RENO – Nevada plaintiffs backed by a conservative voting-watch group are trying again to block the state’s all vote-by-mail June 9 primary, arguing that mail-only balloting is no longer necessary to limit the risk of COVID-19 spreading among voters.
The True the Vote group’s revised complaint seeking an injunction also argues that Clark County’s procedures for distributing ballots and conducting the election unduly favor that county’s voters over those in other parts of the state.
“Expanding mail balloting is unnecessary to combat COVID-19,” lawyers for the plaintiffs wrote in a complaint filed Wednesday. “There has been no established causal link between in-person voting and the contracting of COVID.”
Nevada Secretary of State Barbara Cegavske ordered the mail-in election in March in response to the spreading COVID-19 outbreak.
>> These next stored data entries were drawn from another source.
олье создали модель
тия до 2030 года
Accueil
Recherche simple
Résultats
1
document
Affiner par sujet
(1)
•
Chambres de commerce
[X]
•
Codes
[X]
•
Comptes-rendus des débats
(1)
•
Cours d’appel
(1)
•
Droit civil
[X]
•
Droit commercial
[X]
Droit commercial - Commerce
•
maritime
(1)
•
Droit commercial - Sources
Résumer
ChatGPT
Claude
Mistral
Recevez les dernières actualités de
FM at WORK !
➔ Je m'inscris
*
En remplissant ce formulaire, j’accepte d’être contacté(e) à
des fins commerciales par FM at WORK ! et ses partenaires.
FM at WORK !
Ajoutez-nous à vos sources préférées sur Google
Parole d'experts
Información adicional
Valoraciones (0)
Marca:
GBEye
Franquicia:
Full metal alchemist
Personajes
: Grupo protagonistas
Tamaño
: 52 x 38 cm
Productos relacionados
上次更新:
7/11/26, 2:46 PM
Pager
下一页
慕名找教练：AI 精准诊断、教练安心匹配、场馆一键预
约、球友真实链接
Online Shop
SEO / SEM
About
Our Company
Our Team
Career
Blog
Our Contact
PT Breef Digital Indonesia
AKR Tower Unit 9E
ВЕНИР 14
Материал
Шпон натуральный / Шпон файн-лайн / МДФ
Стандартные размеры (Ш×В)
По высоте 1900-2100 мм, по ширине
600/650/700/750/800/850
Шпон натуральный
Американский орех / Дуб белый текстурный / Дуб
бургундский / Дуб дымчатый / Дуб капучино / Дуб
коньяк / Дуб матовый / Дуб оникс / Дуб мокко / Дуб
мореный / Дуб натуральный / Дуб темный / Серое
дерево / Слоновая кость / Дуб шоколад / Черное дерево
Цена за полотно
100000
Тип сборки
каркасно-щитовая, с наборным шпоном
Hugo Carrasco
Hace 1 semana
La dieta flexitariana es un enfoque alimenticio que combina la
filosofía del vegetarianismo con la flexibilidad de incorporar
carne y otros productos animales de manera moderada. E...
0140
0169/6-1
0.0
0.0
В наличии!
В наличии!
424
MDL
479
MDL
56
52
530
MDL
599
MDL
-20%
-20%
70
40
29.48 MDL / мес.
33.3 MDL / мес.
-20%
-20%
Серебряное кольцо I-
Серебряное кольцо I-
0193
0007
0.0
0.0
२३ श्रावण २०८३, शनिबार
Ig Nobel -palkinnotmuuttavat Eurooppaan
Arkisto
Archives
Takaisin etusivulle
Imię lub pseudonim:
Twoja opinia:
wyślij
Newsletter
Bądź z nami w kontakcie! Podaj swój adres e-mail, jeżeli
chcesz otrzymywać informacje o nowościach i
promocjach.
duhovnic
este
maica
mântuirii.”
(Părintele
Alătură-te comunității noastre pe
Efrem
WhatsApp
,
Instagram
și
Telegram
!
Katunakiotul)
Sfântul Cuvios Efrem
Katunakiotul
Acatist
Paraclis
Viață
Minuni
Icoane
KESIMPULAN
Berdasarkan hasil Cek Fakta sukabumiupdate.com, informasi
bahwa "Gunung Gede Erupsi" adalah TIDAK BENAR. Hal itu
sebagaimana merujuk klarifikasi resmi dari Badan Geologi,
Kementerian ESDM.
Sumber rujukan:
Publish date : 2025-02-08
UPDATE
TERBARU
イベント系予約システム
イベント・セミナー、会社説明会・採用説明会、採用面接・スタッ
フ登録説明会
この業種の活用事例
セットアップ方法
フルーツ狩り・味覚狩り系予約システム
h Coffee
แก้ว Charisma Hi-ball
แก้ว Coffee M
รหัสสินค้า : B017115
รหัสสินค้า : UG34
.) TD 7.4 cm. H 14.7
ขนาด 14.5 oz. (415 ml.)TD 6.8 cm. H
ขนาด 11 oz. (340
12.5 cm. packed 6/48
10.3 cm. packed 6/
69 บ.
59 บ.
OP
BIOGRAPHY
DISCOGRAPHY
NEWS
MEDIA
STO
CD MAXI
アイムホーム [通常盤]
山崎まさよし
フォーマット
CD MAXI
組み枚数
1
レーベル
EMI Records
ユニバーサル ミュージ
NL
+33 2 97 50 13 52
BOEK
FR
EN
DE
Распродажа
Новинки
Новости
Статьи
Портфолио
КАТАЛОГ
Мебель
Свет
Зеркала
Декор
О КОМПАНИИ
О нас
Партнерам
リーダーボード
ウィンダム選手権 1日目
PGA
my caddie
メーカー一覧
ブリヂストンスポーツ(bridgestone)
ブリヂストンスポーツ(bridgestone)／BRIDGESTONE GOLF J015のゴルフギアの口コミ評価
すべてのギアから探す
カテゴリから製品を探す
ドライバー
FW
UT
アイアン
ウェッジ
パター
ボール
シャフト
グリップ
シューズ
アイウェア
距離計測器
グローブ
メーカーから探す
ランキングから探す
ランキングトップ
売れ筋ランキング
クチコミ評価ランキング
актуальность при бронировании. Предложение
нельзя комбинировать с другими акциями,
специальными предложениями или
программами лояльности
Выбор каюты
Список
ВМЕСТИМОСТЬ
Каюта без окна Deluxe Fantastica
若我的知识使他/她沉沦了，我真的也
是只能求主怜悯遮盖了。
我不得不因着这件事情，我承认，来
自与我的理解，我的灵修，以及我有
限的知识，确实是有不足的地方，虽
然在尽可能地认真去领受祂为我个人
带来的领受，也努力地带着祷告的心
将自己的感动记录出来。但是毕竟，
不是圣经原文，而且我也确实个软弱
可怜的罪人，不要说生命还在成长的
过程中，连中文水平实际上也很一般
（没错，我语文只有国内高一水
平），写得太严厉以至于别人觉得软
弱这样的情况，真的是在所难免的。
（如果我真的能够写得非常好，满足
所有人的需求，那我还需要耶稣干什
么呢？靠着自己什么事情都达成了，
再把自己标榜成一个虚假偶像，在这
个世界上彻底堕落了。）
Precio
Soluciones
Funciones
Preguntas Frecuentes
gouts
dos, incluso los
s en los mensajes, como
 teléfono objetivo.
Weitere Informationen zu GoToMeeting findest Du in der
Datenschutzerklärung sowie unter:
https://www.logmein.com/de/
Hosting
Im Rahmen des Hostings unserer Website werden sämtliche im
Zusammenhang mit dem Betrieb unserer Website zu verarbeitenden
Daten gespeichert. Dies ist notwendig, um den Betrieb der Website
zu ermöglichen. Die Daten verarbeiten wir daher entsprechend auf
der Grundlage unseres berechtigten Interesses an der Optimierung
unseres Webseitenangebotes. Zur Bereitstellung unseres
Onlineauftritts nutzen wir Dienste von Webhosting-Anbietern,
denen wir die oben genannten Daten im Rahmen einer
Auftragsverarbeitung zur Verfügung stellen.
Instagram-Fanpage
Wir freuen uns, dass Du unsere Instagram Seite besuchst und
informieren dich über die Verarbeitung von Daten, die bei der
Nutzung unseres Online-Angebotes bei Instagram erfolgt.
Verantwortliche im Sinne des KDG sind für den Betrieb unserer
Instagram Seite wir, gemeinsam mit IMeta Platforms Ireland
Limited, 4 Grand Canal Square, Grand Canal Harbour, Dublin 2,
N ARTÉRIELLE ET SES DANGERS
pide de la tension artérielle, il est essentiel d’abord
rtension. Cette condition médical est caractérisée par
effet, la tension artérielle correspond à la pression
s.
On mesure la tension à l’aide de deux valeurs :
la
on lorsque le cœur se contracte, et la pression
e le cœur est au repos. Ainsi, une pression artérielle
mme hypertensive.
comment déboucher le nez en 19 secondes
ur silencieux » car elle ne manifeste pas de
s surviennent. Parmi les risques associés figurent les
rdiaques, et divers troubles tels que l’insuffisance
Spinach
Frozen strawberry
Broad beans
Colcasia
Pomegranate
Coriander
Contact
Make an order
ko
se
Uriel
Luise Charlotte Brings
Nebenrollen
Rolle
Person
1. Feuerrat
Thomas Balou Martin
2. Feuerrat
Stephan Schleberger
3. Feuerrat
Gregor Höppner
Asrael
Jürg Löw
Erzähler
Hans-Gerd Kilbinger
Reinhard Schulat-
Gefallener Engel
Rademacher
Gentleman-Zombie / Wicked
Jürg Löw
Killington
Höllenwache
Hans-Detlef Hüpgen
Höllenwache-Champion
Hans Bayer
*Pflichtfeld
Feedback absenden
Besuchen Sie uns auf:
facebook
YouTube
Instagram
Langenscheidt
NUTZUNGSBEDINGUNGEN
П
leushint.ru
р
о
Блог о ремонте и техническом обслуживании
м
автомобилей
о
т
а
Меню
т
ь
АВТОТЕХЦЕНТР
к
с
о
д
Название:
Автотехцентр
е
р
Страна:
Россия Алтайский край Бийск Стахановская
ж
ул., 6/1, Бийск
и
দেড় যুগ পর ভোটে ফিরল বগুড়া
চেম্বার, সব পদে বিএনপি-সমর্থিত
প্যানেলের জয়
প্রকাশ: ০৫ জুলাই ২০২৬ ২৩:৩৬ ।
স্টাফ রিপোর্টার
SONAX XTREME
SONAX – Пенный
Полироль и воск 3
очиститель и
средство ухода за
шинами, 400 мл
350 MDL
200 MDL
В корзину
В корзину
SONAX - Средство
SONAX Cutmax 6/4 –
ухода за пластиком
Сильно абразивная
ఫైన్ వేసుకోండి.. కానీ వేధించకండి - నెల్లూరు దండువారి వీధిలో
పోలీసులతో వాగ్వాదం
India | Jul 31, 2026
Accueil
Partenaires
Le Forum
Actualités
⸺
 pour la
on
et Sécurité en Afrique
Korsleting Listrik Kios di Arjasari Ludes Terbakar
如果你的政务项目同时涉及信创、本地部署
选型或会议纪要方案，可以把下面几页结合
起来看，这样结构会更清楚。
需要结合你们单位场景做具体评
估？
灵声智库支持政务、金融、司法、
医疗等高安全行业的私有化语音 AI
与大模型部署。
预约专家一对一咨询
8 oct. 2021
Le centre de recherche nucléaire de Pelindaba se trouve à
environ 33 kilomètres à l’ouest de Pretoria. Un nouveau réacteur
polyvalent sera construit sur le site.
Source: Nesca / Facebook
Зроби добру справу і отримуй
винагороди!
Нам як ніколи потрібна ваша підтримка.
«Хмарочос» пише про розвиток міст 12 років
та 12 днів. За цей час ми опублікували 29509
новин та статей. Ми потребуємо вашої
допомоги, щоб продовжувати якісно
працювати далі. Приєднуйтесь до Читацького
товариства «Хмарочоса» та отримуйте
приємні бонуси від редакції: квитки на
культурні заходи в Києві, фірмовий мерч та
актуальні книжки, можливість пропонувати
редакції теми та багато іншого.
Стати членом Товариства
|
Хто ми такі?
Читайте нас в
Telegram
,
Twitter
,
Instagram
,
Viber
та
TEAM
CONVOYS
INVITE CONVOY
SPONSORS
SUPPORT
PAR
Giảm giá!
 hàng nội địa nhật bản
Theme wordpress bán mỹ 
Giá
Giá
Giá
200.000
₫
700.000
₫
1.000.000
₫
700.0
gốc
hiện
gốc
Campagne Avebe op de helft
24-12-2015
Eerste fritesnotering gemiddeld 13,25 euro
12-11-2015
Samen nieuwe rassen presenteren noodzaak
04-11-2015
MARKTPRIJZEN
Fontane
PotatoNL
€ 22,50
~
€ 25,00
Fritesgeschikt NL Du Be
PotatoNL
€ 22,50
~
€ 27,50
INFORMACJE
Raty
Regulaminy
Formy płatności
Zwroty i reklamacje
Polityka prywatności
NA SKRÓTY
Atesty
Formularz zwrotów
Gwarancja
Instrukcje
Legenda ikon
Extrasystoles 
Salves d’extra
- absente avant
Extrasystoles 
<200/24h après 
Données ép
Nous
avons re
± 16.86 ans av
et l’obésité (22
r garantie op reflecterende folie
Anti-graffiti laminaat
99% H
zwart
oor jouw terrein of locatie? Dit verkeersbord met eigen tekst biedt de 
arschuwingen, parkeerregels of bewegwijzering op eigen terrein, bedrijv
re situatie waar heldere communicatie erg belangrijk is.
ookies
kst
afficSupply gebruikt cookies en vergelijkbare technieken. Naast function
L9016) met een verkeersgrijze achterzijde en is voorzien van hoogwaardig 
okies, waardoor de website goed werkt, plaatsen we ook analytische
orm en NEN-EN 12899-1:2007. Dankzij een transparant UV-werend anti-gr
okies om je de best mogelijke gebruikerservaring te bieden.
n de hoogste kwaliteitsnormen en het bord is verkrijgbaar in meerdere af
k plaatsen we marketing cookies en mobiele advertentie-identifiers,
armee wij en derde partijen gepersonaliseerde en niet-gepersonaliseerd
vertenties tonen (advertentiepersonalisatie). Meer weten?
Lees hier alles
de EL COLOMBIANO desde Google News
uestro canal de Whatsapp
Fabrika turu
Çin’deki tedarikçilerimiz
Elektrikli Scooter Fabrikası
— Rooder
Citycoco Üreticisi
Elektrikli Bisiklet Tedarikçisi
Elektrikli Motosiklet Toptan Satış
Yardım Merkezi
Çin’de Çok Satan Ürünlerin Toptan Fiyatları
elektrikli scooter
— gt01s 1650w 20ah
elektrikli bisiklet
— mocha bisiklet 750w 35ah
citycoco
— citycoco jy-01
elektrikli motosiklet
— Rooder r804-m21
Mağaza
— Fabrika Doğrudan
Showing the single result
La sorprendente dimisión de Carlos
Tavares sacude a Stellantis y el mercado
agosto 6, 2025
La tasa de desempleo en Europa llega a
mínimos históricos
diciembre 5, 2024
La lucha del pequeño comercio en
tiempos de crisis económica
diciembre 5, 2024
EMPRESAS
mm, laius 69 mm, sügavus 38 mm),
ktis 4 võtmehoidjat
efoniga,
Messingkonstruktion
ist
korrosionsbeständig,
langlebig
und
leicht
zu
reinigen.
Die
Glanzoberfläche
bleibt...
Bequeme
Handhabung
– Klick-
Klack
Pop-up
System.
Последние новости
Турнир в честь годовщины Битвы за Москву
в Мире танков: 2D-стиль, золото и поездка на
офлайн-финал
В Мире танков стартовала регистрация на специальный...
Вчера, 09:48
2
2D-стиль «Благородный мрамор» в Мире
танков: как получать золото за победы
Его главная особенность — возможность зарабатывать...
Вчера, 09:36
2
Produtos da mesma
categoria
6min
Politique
The move brought legal challenges from both ends of the political spectrum, but Democratic interests dropped their fight when Clark County agreed last week to amend its procedures.
The county added additional in-person voting sites; agreed to send ballots to all registered voters, not just those on the state’s active voter rolls, and to permit deputized bipartisan “field registrars” to gather sealed ballots from voters.
Initially, the conservative opposition claimed that mail balloting lacked sufficient safeguards against fraud and that Cegavske did not have the authority to change election procedures on her own. U.S. District Court Judge Miranda Du ruled against them May 1, saying the state’s health-conscious plans for a socially distanced election “far outweigh any burden” on the group’s voting rights.
The plaintiffs, in their revised challenge, cite a diminishing threat of infection and Nevada’s decision, along with other states, to begin relaxing social distancing requirements, such as mandated business closures.
“The same social distancing and good hygiene practices…are also an effective way to prevent the spread of the virus for in-person voting,” lawyers wrote, asking for an expedited hearing and decision next week.
Besides reasserting their claim of potential fraud, the group said Clark County’s changes to procedures there “gives voters advantages over other-county voters.”
In an order Friday, Du said she would set a hearing for May 22 but might rule without one after reviewing briefs.
Voters are currently filling out mail ballots and returning them to various county elections offices around the state.